Household object change records
::::::::

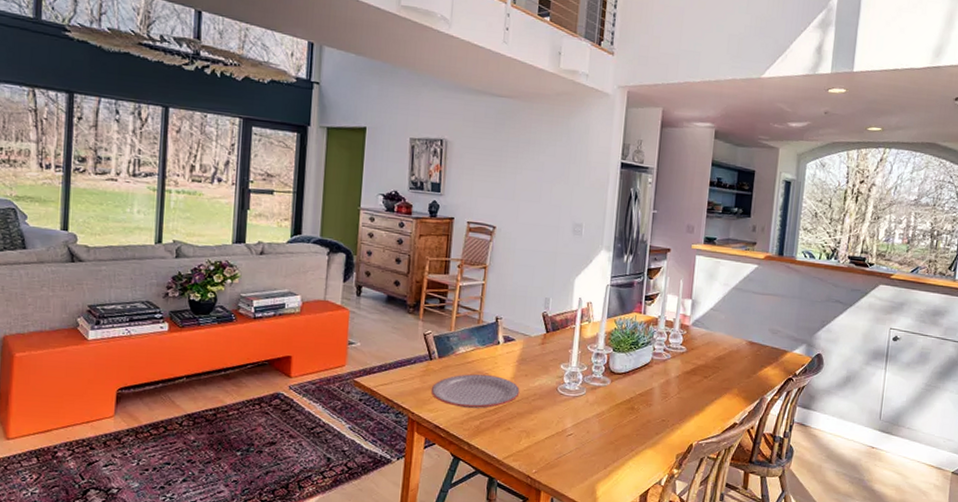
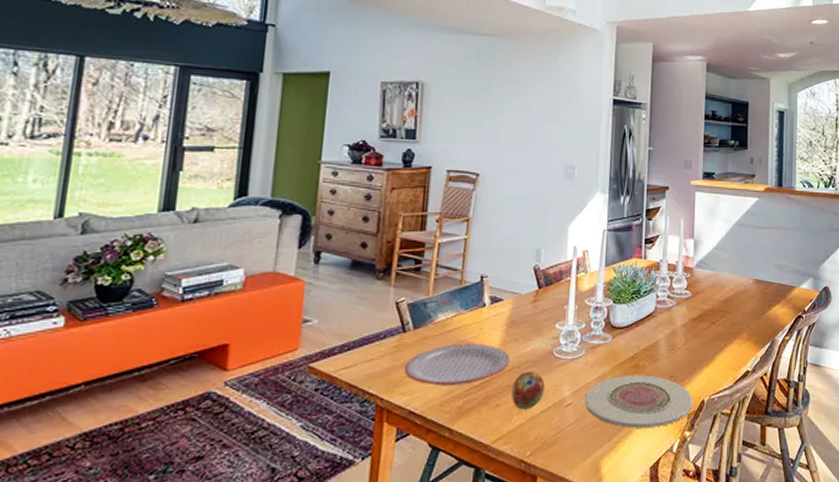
fruit: none [520,403,550,435] -> present [511,371,545,410]
plate: none [584,415,682,462] -> present [585,375,693,428]

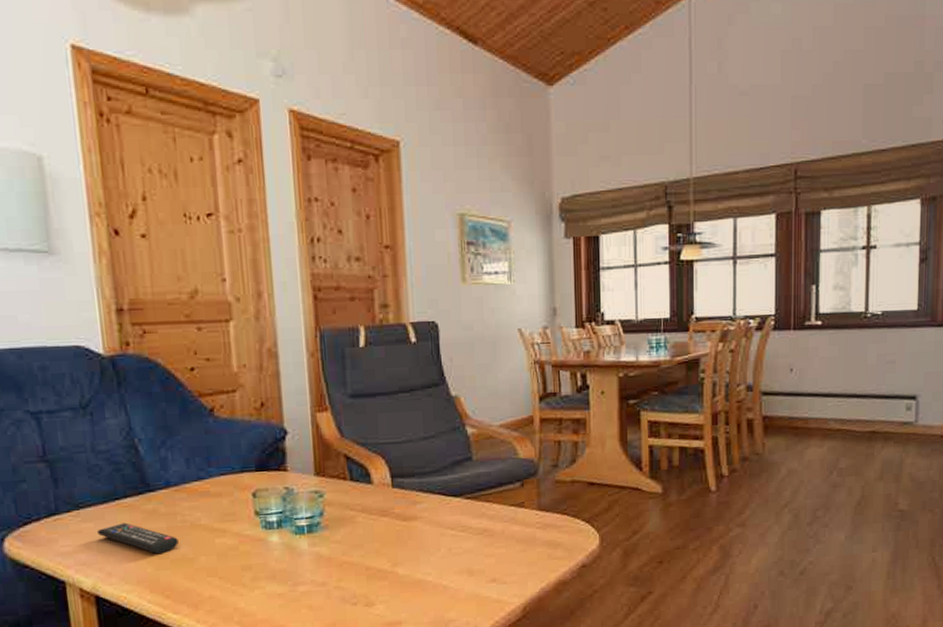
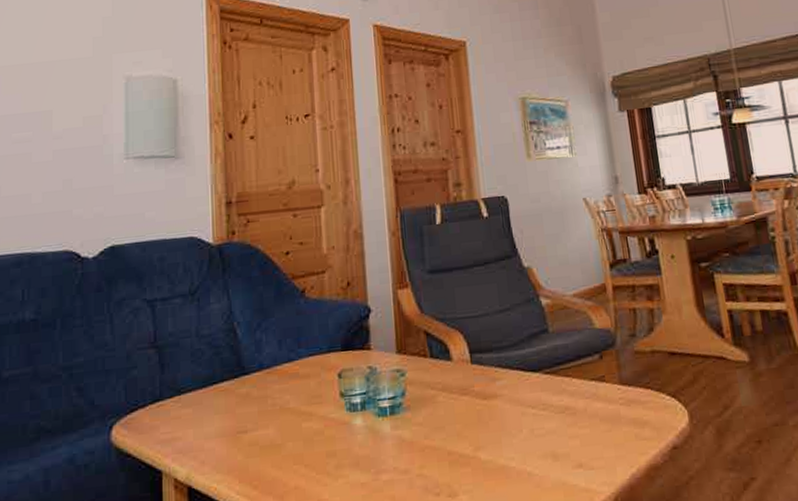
remote control: present [97,522,179,555] -> none [195,407,268,441]

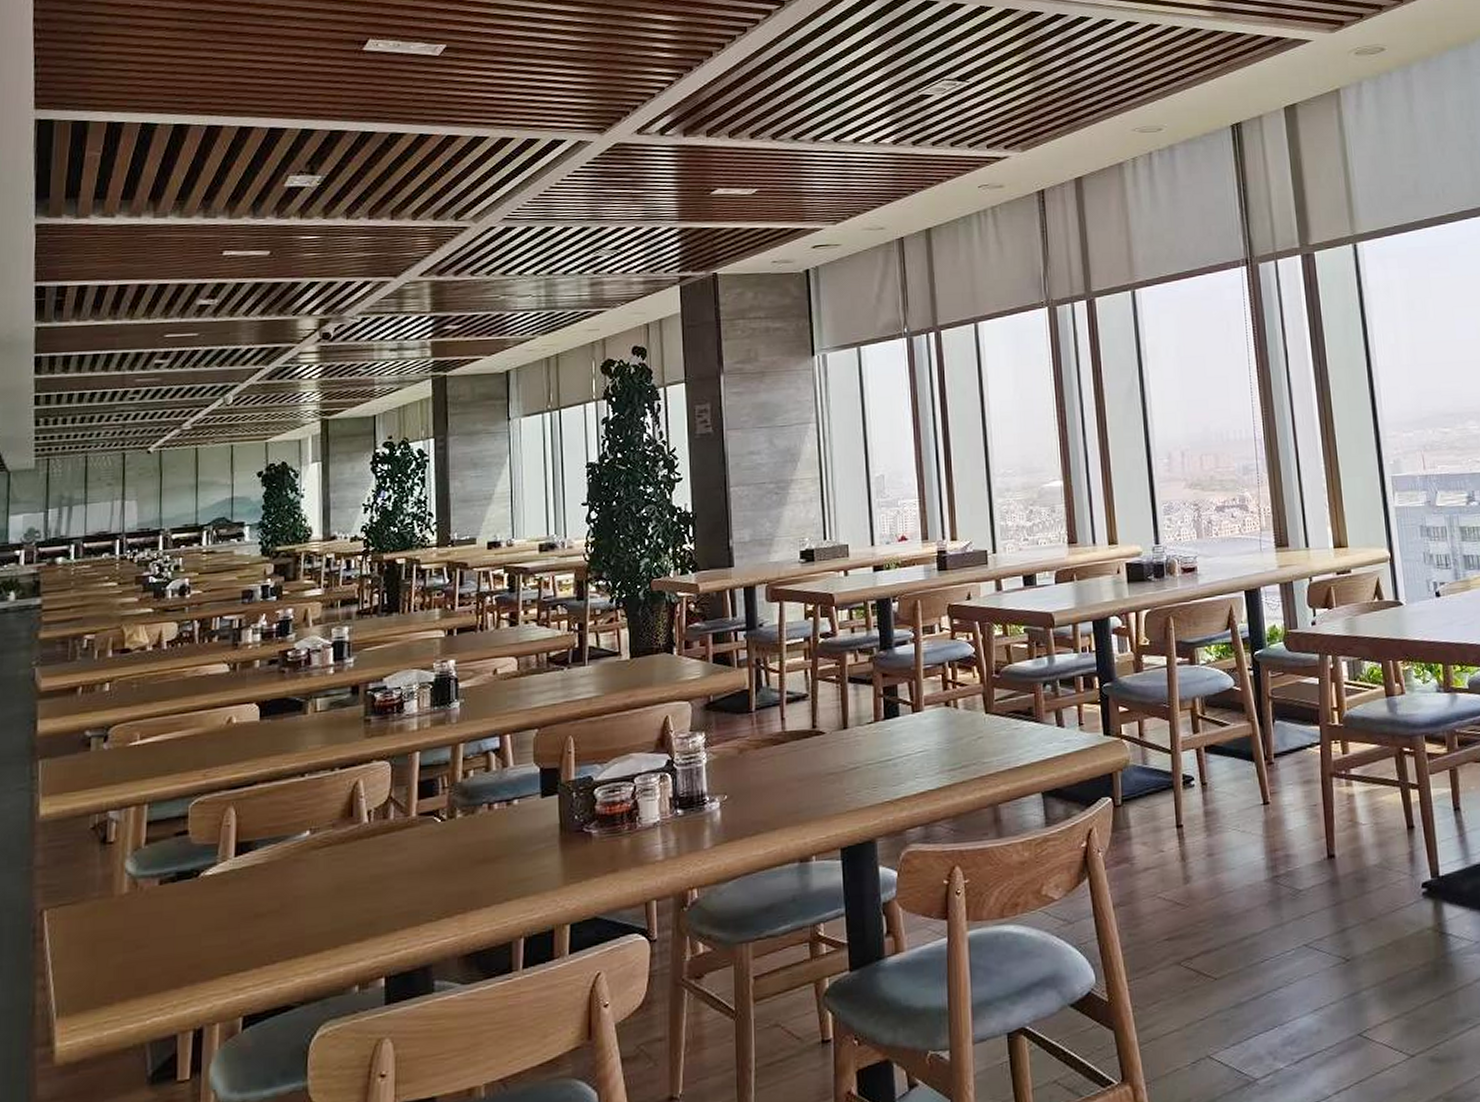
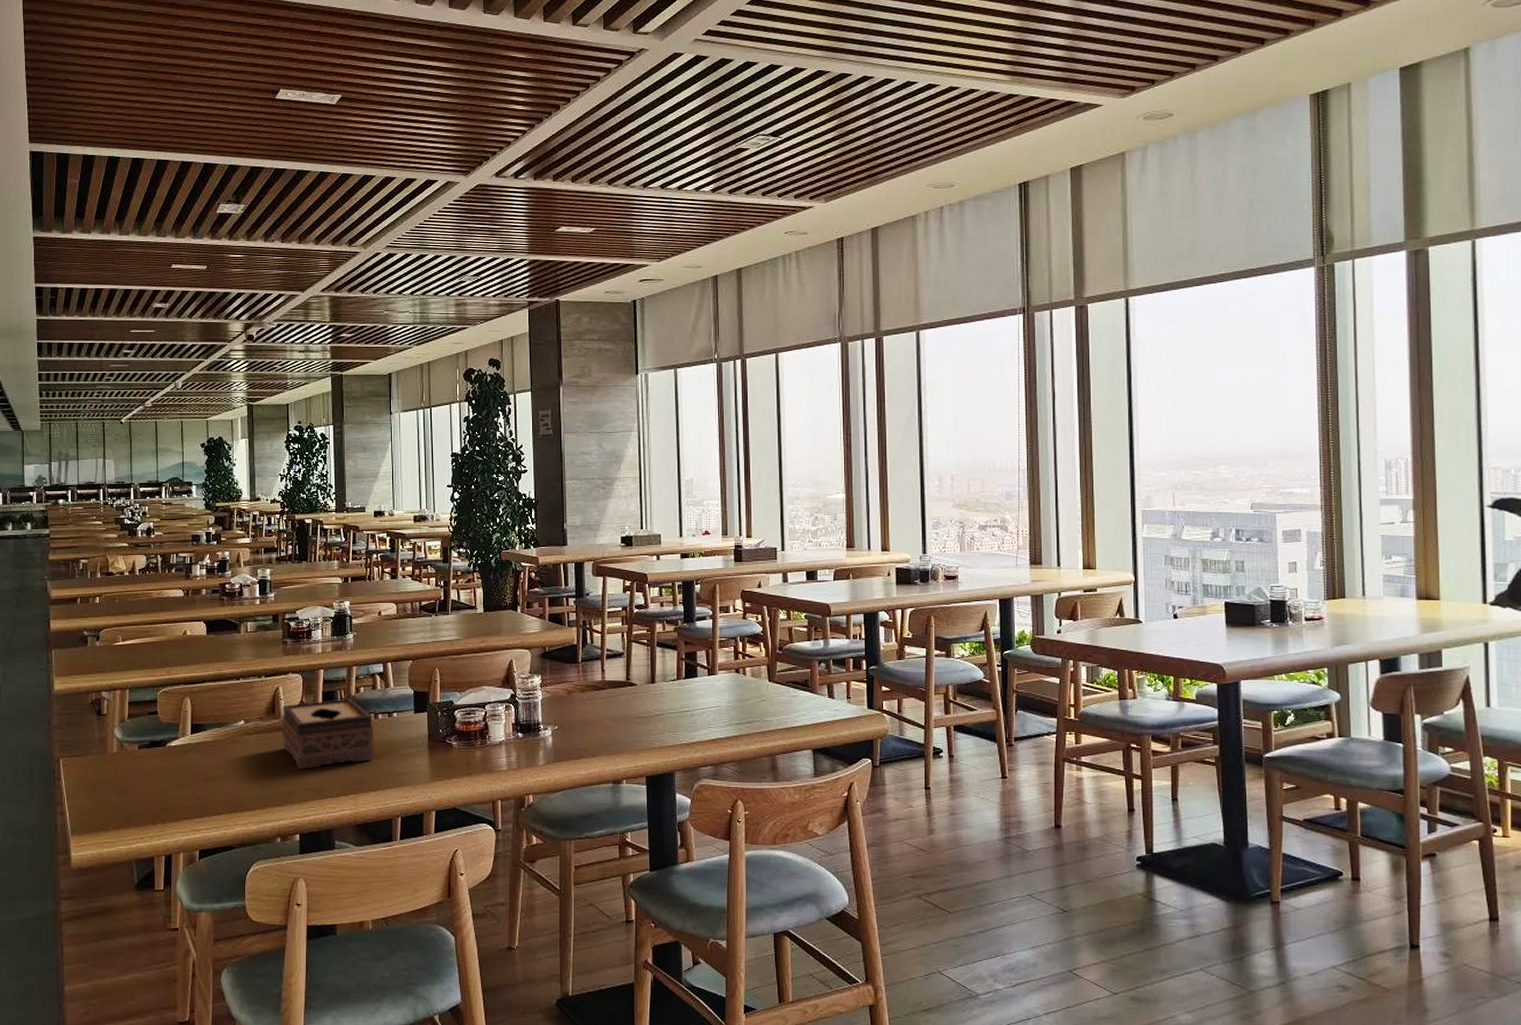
tissue box: none [362,786,487,888] -> present [282,698,374,769]

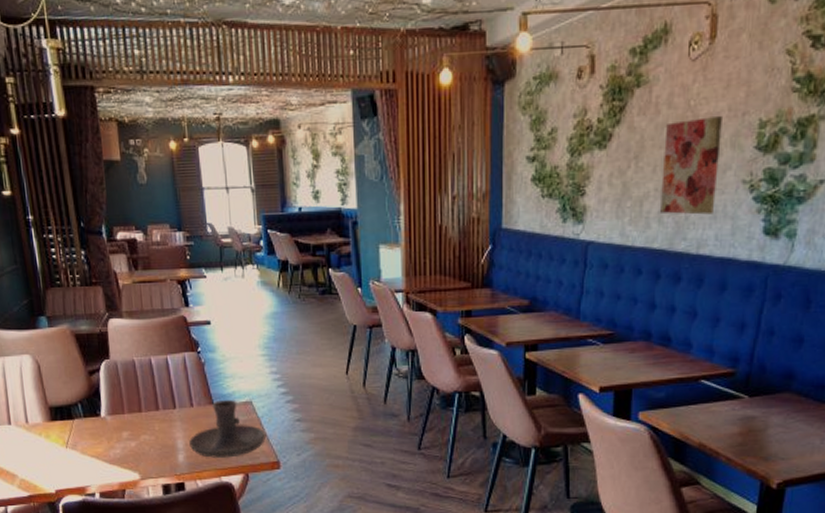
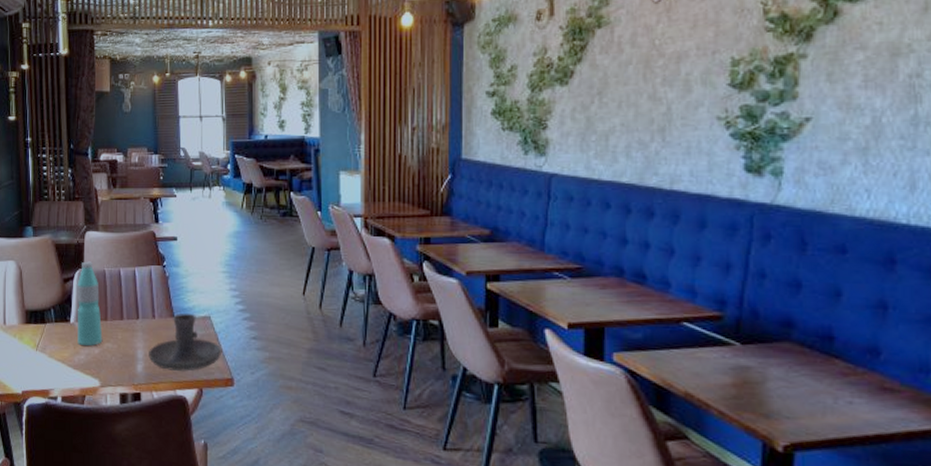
water bottle: none [104,351,139,440] -> present [77,261,103,347]
wall art: present [659,116,722,215] -> none [626,55,691,150]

::::::::

**Aim of the exercise**.
Every line from the one with "tissue box: none" through the last line of the data must be copied exactly. Leave the pictures out.

**Response for this exercise**.
tissue box: none [362,786,487,888] -> present [282,698,374,769]

water bottle: none [104,351,139,440] -> present [77,261,103,347]
wall art: present [659,116,722,215] -> none [626,55,691,150]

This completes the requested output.